In the summer of 2010, the Iranian uranium enrichment centrifuges started to malfunction. Eventually, it came to light that the cause was a piece of computer malware called Stuxnet. This little computer bug—small enough to hide on a thumbdrive among PowerPoint presentations and photographs of the kids—managed to wend its way around the world, to the cloistered confines of Iran’s nuclear facilities, and into machines that were “air gapped,” as they say in the business—isolated from any other computer network. To get into one of these machines requires more than the garden variety computer virus—it requires a virus built for maximum effectiveness and autonomy—the Jason Bourne of viruses.
How long will it be before the advanced programming techniques that went into Stuxnet make their way into cyber weapons that boomerang against us? If anybody knows the answer to that question, they aren’t telling, but it seems a near certainty that, sooner or later, advanced malware will be headed in our direction. At the moment, the United States is highly vulnerable to a malware attack from a Stuxnet-like virus. And some security experts think it could cause as much economic and humanitarian damage as an attack with nuclear weapons.
The advent of intelligent rogue computer programs such as Stuxnet is only one of the many ways the field formerly known as artificial intelligence is making its way slowly and inexorably into every aspect of life. This is what happens with technology. It starts out as something for an elite corps of supernerds and gradually works its way to the masses, getting cheaper and more powerful.
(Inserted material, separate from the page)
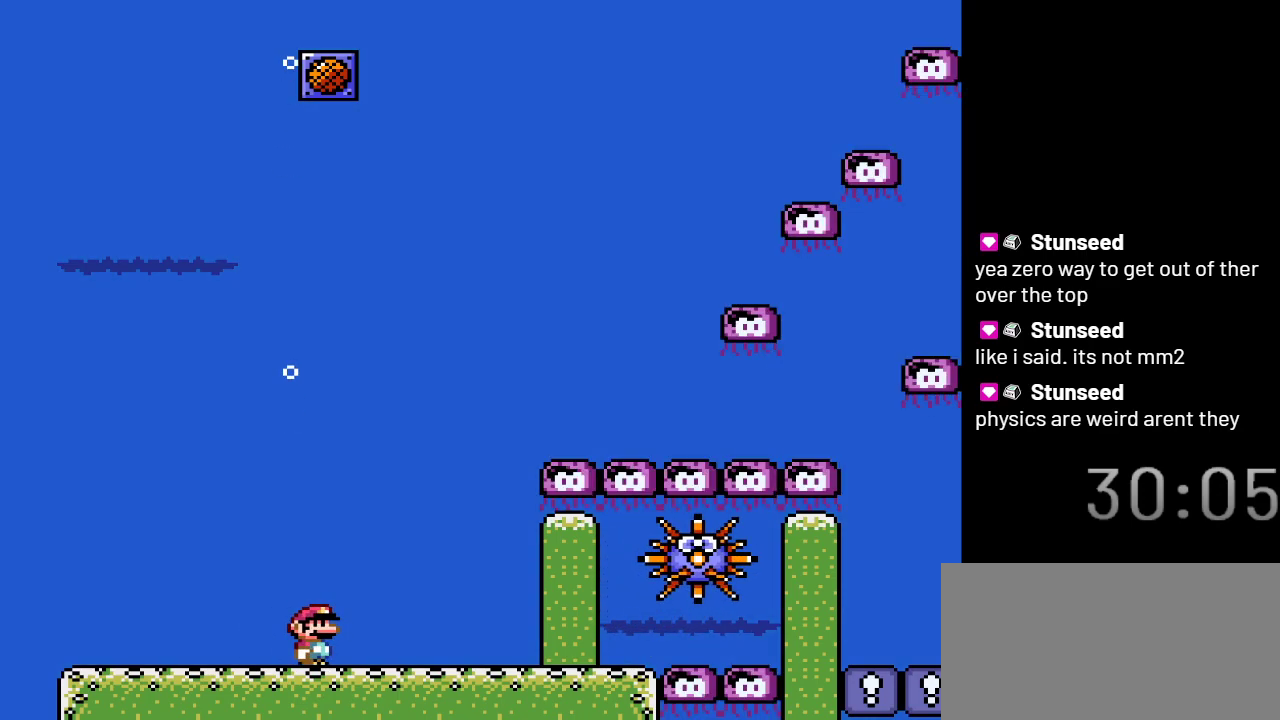
{"buttons": ["DPAD_RIGHT"], "events": []}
Artificial intelligence started out decades ago with the promise of general-purpose machines that could think and act like humans. These hopes were dashed, though, in part because the goal was too ambitious—human intelligence is just too subtle, too sophisticated, too poorly understood, to capture in a machine. It failed, too, in part because the hardware was too crude—computers in the ’60s, ’70s, and ’80s were big but not powerful. Now they’re tiny and quite powerful, and getting more so every year.
In the meantime, computer scientists have taken a divide-and-conquer approach to the problem of artificial intelligence. They’ve broken it up into bits and attacked each one separately. This had led to something of a renaissance in the field in the past decade or so. Progress in AI is proceeding in narrow slices of intelligence—speech recognition, text reading, computer vision. The pieces come together in robots, which have sensors to take in what’s going on in the real world, and the ability to move about and to effect physical change on the world. Increasingly, robots interact with people and their daily lives.
The notion of humanoid robots taking over the world is probably silly—certainly when you think of robots in the literal sense, as mechanical creatures with arms and legs that walk around in the streets and sit at a desk in the office cubicle next to yours, competing with you for a promotion. But it becomes less outlandish when you abandon the literal notion of robots as humanoids. In the world we’re now creating, you can think of robots as any artificial intelligence that connects somehow with the physical world. In this respect, Stuxnet was a kind of robot; instead of affecting the physical world through its arms and legs, it did so through the uranium centrifuges of Iran’s nuclear program. A robot is a general-purpose tool made up of different components of narrowly built artificial intelligences.
The first concern that engineers express about new technologies is inevitably privacy, and machine intelligence is no different. Take your iPhone. It is, basically, a computer, and it carries an awful lot of information about you. It’s got a camera, a microphone, a GPS that gives your location. The kind of information it collects is very telling about you and your habits. And the degree to which this information is collected and made available is only going to increase. Many policymakers and computer experts are thinking up ways of using the kind of data that cellphones collect to improve such things as traffic control and public health. If you’re home with the flu, for instance, health officials could use your cellphone data to figure out who got within three feet of you in the past few days, when you were at the peak of contagiousness, and use that information to help contain the spread of infection, perhaps by contacting those people and informing them that they are about to be sick and are unwittingly at that moment spreading infection.
Having your phone provide such information to, say, the CDC may offend your sense of privacy, or perhaps you think it’s worth it for the common good. Regardless, imagine what would happen if a computer virus promulgated by organized crime infected your phone and began to turn its capabilities of information-gathering to nefarious ends.
A sophisticated virus in your cellphone might be able to listen in on all your conversations. It would know your credit card numbers, it would intercept all your emails. Microsoft, Google, and other firms have already developed software that prioritizes email messages by what you’re most likely to be interested in. They can do “sentiment analysis” that scans email messages and finds out how you feel about certain things—whether you think Obama is doing a good job and so forth. The software can read blogs and automatically tag people as leaning to the right or the left on the political spectrum. The software could gather information the way Gallup polls do, but you wouldn’t have to ask people what they thought about certain subjects; the software would be able to tell just by analyzing their emails and blog posts.